In a supermarket now, pushing a shopping cart down the aisles. The industrial halogens stung his eyes. In the produce section he picked a ripe peach, took a bite and grinned as sweet nectar dribbled down his chin.
He bagged up a dozen tom
atoes then swung down the next aisle and picked up six cartons of extra large Omega 3 eggs. He spied a pack of firecrackers in the discount bin and chucked it in the cart.
He passed down the household gadgets aisle. He saw the Remington Fuzz Away; phone attachments with 200-number autodial memories; something called the Racquet Zapper, an electric flyswatter that promised to make "pest control a zap." It was funny, Paul thought, how we do it to ourselves. He thought of all the inventions over the past fifty years and figured ninety-nine percent were of the "quality of life" variety. Inventions to make life easier, lighten the roughness of existence—as if an electric flyswatter could somehow ease the stress of daily life. So now everyone's got a houseful of these dopey gadgets, mountains of cheap plastic and wiring, and can't possibly live without their juicers and pepperballs and hands-free phone sets and—he scanned the shelves restlessly—yes, their cordless Black and Decker Scumbuster 300s, couldn't visualize life before any of them—god, how did the pioneers manage it?—when all they really did was make everyone weaker, more reliant, less able to do for themselves until they were nothing but puddles of mush.

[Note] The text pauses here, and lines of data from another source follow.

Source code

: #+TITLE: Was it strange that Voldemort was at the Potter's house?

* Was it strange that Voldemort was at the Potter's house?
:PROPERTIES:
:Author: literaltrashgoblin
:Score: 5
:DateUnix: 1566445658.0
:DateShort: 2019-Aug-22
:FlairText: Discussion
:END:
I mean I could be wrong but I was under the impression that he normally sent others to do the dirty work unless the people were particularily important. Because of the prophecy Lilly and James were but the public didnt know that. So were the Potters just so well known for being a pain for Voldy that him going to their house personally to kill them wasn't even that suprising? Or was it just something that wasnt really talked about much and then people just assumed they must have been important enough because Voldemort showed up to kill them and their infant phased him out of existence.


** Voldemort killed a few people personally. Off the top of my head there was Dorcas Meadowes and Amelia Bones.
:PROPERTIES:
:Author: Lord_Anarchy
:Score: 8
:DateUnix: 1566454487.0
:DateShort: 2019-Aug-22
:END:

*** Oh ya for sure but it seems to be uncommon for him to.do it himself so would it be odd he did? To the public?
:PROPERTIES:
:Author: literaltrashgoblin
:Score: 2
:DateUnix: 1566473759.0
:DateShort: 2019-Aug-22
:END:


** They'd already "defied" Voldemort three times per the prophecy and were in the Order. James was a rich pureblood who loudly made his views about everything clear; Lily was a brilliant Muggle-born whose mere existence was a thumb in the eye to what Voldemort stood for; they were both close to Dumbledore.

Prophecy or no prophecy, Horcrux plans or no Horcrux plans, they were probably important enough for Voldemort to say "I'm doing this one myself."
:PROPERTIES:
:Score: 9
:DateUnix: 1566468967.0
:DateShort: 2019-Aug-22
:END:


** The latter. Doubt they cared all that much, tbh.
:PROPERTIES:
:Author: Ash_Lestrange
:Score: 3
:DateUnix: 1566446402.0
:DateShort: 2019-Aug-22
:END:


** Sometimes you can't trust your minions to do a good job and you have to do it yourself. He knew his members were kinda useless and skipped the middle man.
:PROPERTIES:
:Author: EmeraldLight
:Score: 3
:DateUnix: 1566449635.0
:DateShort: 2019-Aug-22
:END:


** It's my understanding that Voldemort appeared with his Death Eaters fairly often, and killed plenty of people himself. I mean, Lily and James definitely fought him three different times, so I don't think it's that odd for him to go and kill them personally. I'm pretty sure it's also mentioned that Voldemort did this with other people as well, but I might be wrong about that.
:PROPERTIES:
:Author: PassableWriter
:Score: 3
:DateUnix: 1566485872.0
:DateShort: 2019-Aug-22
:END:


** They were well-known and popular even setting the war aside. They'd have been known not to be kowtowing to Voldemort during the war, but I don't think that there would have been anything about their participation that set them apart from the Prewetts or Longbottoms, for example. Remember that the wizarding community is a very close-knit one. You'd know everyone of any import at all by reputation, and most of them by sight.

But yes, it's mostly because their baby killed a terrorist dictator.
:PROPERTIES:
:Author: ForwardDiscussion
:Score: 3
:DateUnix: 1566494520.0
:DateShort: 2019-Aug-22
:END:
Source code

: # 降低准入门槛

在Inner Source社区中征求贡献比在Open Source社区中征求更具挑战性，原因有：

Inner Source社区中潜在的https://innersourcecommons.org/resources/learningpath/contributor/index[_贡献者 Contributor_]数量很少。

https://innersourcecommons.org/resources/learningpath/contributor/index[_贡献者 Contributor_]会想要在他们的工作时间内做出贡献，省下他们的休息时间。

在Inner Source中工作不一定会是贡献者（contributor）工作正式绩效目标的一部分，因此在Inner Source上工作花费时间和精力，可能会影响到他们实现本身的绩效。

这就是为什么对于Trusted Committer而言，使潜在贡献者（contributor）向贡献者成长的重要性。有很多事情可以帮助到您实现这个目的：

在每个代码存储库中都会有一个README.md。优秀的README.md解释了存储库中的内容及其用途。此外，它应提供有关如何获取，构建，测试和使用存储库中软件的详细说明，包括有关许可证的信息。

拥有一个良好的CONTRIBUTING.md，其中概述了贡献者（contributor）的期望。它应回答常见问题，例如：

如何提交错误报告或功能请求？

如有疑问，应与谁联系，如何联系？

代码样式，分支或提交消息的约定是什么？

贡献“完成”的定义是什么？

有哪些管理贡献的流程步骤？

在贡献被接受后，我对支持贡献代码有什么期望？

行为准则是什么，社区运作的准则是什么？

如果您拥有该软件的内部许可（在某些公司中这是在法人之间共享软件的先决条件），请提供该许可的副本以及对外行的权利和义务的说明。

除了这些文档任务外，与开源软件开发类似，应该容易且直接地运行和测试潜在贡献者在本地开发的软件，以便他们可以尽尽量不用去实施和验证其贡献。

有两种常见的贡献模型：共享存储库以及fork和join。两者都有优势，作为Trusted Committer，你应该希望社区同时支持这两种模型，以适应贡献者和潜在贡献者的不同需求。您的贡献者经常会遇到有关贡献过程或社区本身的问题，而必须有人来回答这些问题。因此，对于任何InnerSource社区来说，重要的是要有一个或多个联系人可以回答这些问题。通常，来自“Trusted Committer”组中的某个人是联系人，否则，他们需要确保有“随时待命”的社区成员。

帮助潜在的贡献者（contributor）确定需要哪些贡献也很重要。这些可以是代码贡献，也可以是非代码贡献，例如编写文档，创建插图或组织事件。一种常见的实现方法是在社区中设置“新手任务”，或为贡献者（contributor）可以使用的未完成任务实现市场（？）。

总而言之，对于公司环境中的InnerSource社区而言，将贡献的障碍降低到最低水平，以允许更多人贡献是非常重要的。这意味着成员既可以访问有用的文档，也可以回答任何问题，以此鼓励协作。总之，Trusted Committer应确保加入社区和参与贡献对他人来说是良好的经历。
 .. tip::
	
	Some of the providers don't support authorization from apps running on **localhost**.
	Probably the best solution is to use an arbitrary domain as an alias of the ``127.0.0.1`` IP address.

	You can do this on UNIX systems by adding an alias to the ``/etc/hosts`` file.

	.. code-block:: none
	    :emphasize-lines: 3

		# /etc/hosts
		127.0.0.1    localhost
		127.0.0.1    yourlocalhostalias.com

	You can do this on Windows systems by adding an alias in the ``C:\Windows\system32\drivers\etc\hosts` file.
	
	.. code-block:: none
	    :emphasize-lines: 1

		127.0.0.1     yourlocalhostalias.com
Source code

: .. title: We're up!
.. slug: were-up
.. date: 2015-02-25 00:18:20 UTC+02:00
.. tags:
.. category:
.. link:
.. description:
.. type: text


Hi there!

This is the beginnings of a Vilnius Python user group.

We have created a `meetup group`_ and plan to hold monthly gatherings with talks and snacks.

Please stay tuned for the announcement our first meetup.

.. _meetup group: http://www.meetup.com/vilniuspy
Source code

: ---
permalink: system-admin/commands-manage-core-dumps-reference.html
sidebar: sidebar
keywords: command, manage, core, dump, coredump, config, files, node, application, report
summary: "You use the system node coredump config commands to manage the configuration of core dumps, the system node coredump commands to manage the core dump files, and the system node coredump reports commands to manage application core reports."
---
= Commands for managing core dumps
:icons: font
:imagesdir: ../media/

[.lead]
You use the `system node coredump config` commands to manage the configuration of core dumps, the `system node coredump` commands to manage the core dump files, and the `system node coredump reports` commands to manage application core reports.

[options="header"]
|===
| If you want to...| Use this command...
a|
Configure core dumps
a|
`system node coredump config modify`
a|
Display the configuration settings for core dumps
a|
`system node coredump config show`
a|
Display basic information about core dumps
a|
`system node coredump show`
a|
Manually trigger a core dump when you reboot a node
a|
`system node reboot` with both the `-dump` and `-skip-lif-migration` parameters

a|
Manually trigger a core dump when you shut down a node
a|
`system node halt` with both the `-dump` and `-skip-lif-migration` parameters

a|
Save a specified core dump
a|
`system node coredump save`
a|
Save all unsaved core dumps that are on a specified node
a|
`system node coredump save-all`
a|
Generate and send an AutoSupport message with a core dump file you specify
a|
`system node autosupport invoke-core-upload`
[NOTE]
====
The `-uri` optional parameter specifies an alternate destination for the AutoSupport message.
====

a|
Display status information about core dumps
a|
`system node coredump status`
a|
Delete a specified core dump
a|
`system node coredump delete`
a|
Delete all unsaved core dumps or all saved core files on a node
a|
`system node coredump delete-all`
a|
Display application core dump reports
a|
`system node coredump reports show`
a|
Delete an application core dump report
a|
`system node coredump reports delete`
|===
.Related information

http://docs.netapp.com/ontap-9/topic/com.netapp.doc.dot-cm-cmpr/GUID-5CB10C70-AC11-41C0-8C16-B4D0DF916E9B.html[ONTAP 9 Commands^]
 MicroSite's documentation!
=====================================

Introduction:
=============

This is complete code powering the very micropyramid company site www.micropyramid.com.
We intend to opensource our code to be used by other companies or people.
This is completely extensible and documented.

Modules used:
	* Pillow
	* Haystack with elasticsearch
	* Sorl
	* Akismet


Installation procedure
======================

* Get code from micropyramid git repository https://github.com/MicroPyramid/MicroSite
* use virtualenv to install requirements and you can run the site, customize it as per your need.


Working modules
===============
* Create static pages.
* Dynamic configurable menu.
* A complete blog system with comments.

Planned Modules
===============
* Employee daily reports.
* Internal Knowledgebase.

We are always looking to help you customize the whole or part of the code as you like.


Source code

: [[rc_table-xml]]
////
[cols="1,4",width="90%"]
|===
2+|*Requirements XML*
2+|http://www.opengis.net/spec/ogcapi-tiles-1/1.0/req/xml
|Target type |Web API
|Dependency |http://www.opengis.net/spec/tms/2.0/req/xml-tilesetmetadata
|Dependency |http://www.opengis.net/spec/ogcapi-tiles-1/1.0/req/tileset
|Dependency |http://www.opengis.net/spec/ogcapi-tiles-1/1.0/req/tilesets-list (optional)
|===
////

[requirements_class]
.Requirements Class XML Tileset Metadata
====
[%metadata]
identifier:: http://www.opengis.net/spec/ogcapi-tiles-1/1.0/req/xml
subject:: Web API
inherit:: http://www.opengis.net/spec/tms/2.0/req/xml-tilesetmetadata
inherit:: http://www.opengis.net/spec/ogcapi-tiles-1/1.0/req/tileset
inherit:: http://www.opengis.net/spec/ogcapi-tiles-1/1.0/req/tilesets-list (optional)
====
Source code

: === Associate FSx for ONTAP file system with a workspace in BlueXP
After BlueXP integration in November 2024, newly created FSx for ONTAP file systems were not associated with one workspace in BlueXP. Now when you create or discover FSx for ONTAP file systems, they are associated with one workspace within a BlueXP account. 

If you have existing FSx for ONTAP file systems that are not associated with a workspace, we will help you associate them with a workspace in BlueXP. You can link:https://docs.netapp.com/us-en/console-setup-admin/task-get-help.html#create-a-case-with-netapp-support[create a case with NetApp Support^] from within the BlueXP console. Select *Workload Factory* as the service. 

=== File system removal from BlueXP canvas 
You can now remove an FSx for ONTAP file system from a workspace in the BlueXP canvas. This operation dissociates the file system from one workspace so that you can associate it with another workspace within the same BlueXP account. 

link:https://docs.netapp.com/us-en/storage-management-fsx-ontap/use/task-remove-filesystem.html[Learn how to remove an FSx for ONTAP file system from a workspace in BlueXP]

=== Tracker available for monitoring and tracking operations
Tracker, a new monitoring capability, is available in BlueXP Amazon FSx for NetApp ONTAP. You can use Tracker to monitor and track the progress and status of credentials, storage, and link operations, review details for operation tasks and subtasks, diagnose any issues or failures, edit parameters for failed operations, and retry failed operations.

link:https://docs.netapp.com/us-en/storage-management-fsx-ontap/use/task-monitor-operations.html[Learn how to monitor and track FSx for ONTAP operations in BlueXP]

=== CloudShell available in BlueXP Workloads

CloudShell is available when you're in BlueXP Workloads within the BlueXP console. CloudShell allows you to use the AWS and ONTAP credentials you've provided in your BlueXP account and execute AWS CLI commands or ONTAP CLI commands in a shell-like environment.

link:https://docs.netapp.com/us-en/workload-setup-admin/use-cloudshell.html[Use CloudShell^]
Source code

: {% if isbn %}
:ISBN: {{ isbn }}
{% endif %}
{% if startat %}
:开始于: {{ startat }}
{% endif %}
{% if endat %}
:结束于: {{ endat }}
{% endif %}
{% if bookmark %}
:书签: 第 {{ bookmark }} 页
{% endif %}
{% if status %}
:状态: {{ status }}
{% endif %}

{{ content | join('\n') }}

"Remember your own damn phone numbers," he muttered. "Roll up a newspaper to swat at flies," his voice rising. "Pick lint off your fucking sweater with your fingers?' he screamed.
In line at the checkout he scanned newspaper headlines. The Weekly World News'S top headline read: CLONED HITLER TURNS SEVEN YEARS OLD! The Toronto Star's seemed equally absurd: SHOT IN THE DARK: BLIND STUDENTS TREATED TO DEER HUNTING TRIP. He felt much calmer now, having settled on a plan of attack.
The cashier eyed his purchases skeptically. "Looks like you've got an evening all planned out."
"Yes," said Paul. "I'm baking a pie."
She waved the firecrackers over the scanner. "Missing a few ingredients."